Even if the extraneous noise were constant, the "reverse-phase" method is only a laboratory theoretical curiosity, not a practical real-world solution. The phase of sound changes with frequency and is different from millimeter to millimeter. The only place you can get truly out-of-phase sound is immediately next to the microphone, and that will pick up the desired sound, also, rendering the technique useless.

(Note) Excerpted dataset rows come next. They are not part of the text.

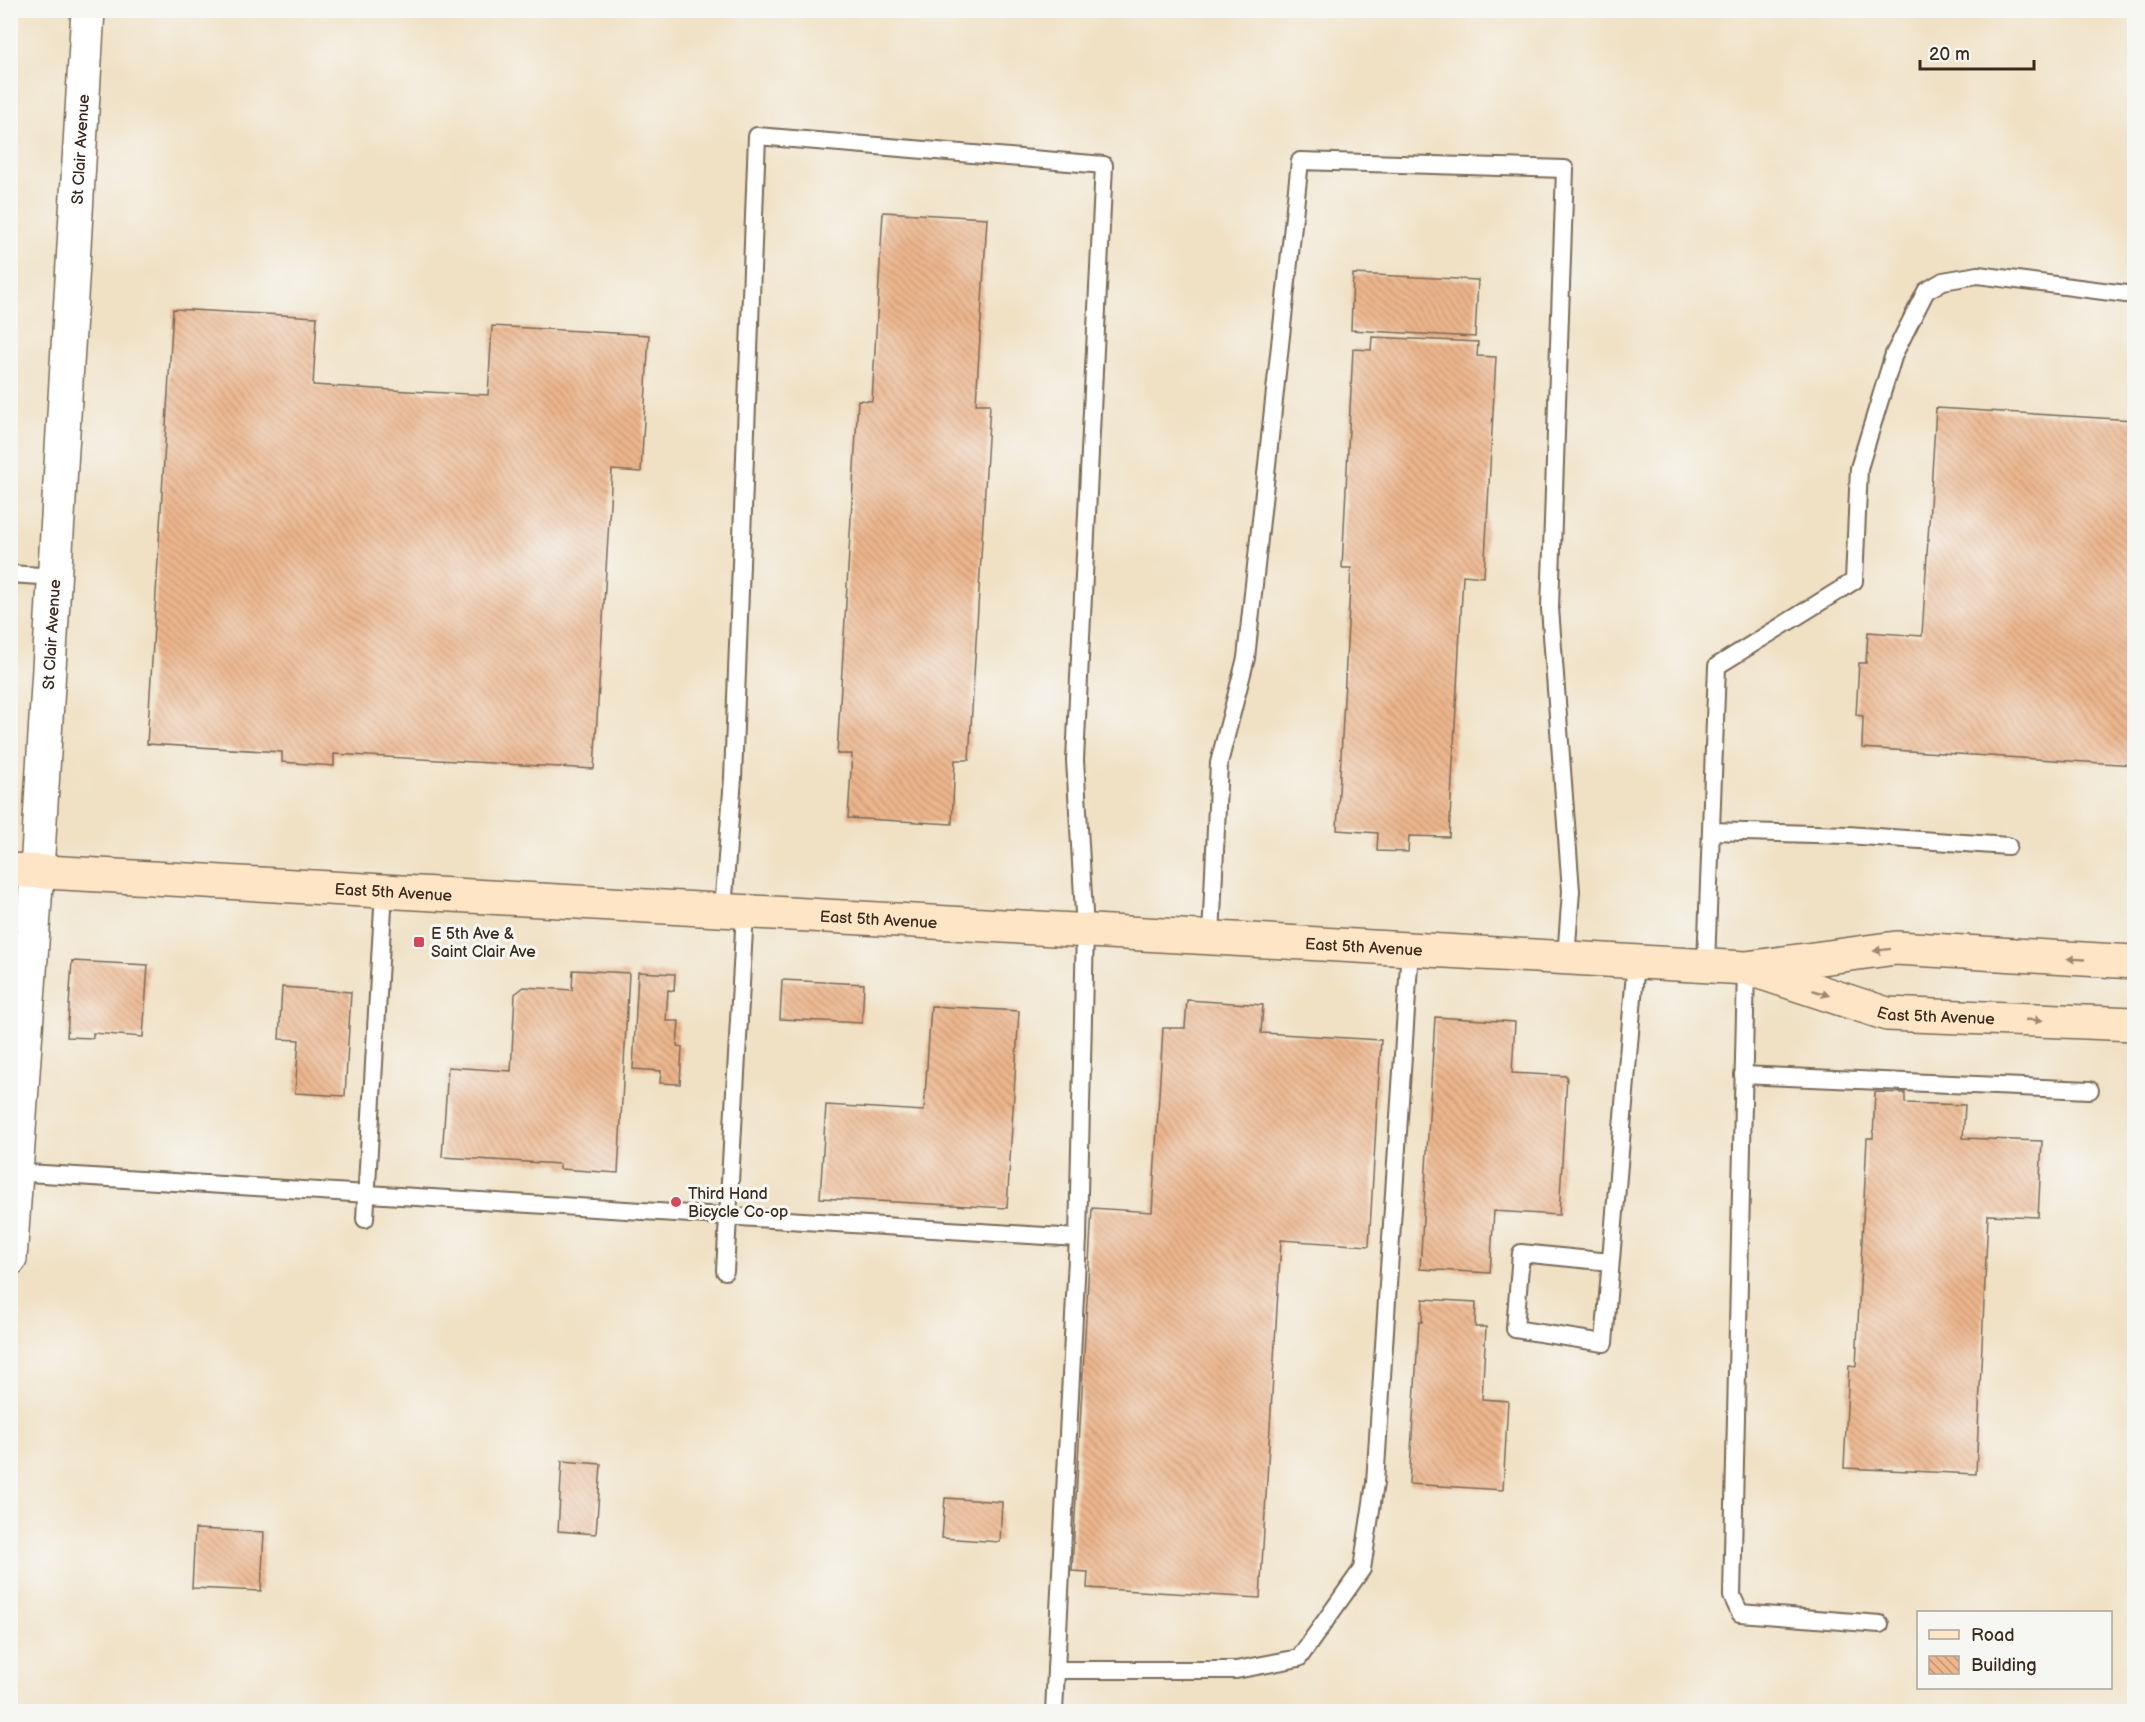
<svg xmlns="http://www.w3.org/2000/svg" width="2145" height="1722" viewBox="0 0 2145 1722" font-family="'Balsamiq Sans',sans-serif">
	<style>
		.building { fill: url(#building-back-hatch) }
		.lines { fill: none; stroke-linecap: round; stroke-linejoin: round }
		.service-casing { stroke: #7a6a58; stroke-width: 20 }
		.minor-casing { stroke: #7a6a58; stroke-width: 36 }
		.tertiary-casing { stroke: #7a6a58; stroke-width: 36 }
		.secondary-casing { stroke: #7a6a58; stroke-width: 36 }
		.service { stroke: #fff; stroke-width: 16 }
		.minor { stroke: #fff; stroke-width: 33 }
		.tertiary { stroke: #fff; stroke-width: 33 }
		.secondary { stroke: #fde5c5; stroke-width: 33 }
		.oneway { fill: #9c8872 }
		.poi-dot { fill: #d1495b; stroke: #f6f6f2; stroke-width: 2 }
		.labels { text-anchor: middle; stroke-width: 6; stroke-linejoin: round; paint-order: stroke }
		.street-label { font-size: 16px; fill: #3b2a1e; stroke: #f6f6f2 }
		.poi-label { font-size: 16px; fill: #3b2a1e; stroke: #f6f6f2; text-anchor: start }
	</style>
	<defs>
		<pattern id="building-back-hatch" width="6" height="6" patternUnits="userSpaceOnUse" patternTransform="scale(1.5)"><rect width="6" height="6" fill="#edb68d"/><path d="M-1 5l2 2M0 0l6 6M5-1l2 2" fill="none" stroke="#c19473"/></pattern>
	</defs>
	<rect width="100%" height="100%" fill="#f6f6f2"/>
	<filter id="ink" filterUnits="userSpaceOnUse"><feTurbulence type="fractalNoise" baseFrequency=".0167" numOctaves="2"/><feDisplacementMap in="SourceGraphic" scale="12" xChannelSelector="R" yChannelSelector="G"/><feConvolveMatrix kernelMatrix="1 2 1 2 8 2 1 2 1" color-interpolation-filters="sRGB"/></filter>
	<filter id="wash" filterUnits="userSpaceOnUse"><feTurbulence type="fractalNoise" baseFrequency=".008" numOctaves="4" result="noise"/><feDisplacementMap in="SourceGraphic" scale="24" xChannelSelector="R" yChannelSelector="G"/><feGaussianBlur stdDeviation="1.35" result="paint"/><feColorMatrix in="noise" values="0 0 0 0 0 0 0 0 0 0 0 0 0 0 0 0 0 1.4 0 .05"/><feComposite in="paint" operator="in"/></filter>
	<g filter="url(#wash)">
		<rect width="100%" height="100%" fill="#f0e1c5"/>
		<g id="blocks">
			<g class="building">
				<polygon points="883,212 987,218 976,404 990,404 969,760 955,760 952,824 848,818 852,754 837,754 858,400 872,401"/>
				<polygon points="1353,274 1478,280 1475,337 1351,330"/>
				<polygon points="173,309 317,317 313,385 407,391 488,395 492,326 649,335 641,472 612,470 594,769 334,754 334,766 282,762 282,752 147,744"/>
				<polygon points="1372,337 1478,342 1477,356 1496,357 1484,577 1463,575 1449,837 1409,836 1408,852 1377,851 1378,833 1337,830 1351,568 1342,568 1353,349 1371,350"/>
				<polygon points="1936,408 2134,420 2134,765 1862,748 1863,716 1856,715 1859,663 1866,663 1868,632 1922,636"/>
				<polygon points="72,961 148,965 143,1037 93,1033 93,1038 67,1037"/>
				<polygon points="573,970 629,973 618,1173 560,1169 560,1164 442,1157 448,1067 511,1071 515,994 524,987 572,990"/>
				<polygon points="638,972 675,974 674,991 668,990 666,1021 679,1021 677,1046 682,1047 680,1084 660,1083 661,1071 633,1069"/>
				<polygon points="782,980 864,984 862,1023 780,1019"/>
				<polygon points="282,987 351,992 345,1096 295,1093 299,1040 279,1039"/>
				<polygon points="1187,1000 1263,1005 1261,1033 1381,1040 1369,1246 1281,1240 1260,1598 1087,1588 1088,1572 1072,1571 1092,1208 1152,1212 1163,1028 1185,1028"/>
				<polygon points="931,1006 1019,1011 1007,1208 820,1198 826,1105 924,1111"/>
				<polygon points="1435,1017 1515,1022 1512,1073 1567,1076 1559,1215 1494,1211 1490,1273 1420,1269"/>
				<polygon points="1875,1092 1905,1093 1905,1103 1965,1105 1963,1138 2042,1141 2038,1217 1988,1215 1976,1474 1844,1468 1849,1365 1856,1366 1867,1138 1873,1138"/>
				<polygon points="1423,1299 1476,1302 1475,1327 1486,1327 1482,1399 1508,1401 1503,1490 1409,1484 1419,1322 1422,1322"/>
				<polygon points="562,1461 601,1464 596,1534 558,1531"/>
				<polygon points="945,1498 1002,1502 1000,1542 942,1538"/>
				<polygon points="195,1529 264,1532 261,1591 192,1588"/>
			</g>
		</g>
	</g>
	<g filter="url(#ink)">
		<use href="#blocks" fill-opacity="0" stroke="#7a6a58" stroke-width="1.5"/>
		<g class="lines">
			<defs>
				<g id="service">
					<polyline points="10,574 55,577"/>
					<polyline points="1711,831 1847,835 2008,846"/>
					<polyline points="1211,937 1219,763 1246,658 1300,161 1565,169 1550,608 1571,891 1566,958"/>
					<polyline points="1706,965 1717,666 1854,581 1859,468 1894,354 1926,291 1943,281 1978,275 2134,295"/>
					<polyline points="1746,968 1732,1596 1740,1613 1880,1624"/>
					<polyline points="1743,1075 2090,1090"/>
					<polyline points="11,1172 1078,1238 1085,930 1075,760 1104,165 757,136 733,778 723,910"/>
					<polyline points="365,1219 384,891"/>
					<polyline points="1078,1238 1056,1670 1236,1670 1299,1658 1362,1569 1375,1483 1410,949"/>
					<polyline points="1610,1262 1521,1253 1515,1329 1604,1343 1636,961"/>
					<polyline points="725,1271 745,912"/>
					<polyline points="1054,1712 1056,1670"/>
				</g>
				<g id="minor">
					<path id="s1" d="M37,871L88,10"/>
				</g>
				<polyline id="tertiary" points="10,1259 37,871"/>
				<g id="secondary">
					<path id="s2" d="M10,870L1746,968L1896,948L2134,962"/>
					<path id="s3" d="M1753,970L1887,1014L2134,1024"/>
				</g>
			</defs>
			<use href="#service" class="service-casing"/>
			<use href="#minor" class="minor-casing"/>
			<use href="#tertiary" class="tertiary-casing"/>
			<use href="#secondary" class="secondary-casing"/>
			<use href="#service" class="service"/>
			<use href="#minor" class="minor"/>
			<use href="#tertiary" class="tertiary"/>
			<use href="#secondary" class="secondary"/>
		</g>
		<defs><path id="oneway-solid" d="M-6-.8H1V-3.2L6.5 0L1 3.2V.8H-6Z" transform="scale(1.5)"/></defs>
		<g class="oneway">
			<use href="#oneway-solid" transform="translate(1882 950) rotate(173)"/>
			<use href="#oneway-solid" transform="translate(2076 959) rotate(-177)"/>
			<use href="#oneway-solid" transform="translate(1821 993) rotate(18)"/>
			<use href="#oneway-solid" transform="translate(2034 1020) rotate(2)"/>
		</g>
	</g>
	<g class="poi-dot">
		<rect x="413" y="936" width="12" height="12" rx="3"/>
		<circle cx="676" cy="1202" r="6"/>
	</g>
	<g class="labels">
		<g class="street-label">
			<text dy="6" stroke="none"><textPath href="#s1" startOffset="723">St Clair Avenue</textPath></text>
			<text dy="6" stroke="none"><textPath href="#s1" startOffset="237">St Clair Avenue</textPath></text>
			<text dy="6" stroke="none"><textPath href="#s2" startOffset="384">East 5th Avenue</textPath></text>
			<text dy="6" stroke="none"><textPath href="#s2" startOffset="870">East 5th Avenue</textPath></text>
			<text dy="6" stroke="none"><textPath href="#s2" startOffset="1356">East 5th Avenue</textPath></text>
			<text dy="6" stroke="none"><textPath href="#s3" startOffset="190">East 5th Avenue</textPath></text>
		</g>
		<g class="poi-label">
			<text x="431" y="939">E 5th Ave &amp;<tspan x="431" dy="18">Saint Clair Ave</tspan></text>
			<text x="688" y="1199">Third Hand<tspan x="688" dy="18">Bicycle Co-op</tspan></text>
		</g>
	</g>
	<rect width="2145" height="1722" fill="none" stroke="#f6f6f2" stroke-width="36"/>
	<rect x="1917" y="1611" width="195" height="78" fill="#f6f6f2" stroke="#aba49d" stroke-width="1.5"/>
	<rect x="1929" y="1630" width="30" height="9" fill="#fde5c5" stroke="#aba49d" stroke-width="1.5"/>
	<text x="1971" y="1641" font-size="18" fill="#3b2a1e">Road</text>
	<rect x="1929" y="1656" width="30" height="18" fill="url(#building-back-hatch)" stroke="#aba49d" stroke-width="1.5"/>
	<text x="1971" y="1671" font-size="18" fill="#3b2a1e">Building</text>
	<path d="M1920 60v9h114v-9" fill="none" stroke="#3b2a1e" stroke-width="3"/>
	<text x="1929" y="60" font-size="18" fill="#3b2a1e" stroke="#f6f6f2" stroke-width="4.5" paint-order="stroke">20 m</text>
</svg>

Now there ARE "noise-cancelling" microphones used for communication application (like aircraft pilots, etc.). But they are severely limited in frequency response, and they require that the microphone essentially be touching your lips. Neither of these conditions is conducive to conventional media production practice. The Grateful Dead took two laboratory-grade reference microphones (because of precise frequency-response matching) and taped them back-to-back to make "entertainment-grade" noise-cancelling microphones so they could use their legendary "Wall of Sound" where they had 30-foot high stacks of speakers behind them from one end of the stage to the other. Of course you couldn't use conventional microphones in a situation like that because the acoustic feedback would be a show-stopper. The rumor is that they couldn't use Shure SM57 mics because no two are close enough to be able to use the cancellation method. And they still had to hold the mics literally on their lips, and they weren't whispering.

Noise cancelling headphones (Bose, et.al.) work by sampling the sound inside the headphone ear cup and synthesizing an out-of-phase signal to counteract the external noise. But they are only effective in the lower portion of the audio spectrum. They depend on the rigidity of the ear cup to simply block higher-frequency noise by the conventional method. And they only work in a very tiny space (inside the earcup). You can't use that scheme out in a room, for example, or even in an announce booth. Again, because the pressure-level waveform of the "sound" is different at every point in the room.

I have used the dynamic noise filter in Adobe Audition (ne. CoolEdit Pro) to sample a "profile" of constant noise (such as hum) and then do a mathematical transform to partly remove it. But it is fiddly, time-consuming and NEVER completely satisfying. You must always make a trade-off decision between the level of noise removal vs. how much trauma it does to the remaining signal. IME it is NOT a suitable long-term solution to depend on.

I would consider building custom-fitted inserts to block the windows with 2x4 frames and several layers of drywall, etc. There are dozens of tutorials online about making sound-blocking walls from common construction materials. They all depend on the mass of the materials (drywall, solid wood, etc.) to reduce transmission of sound.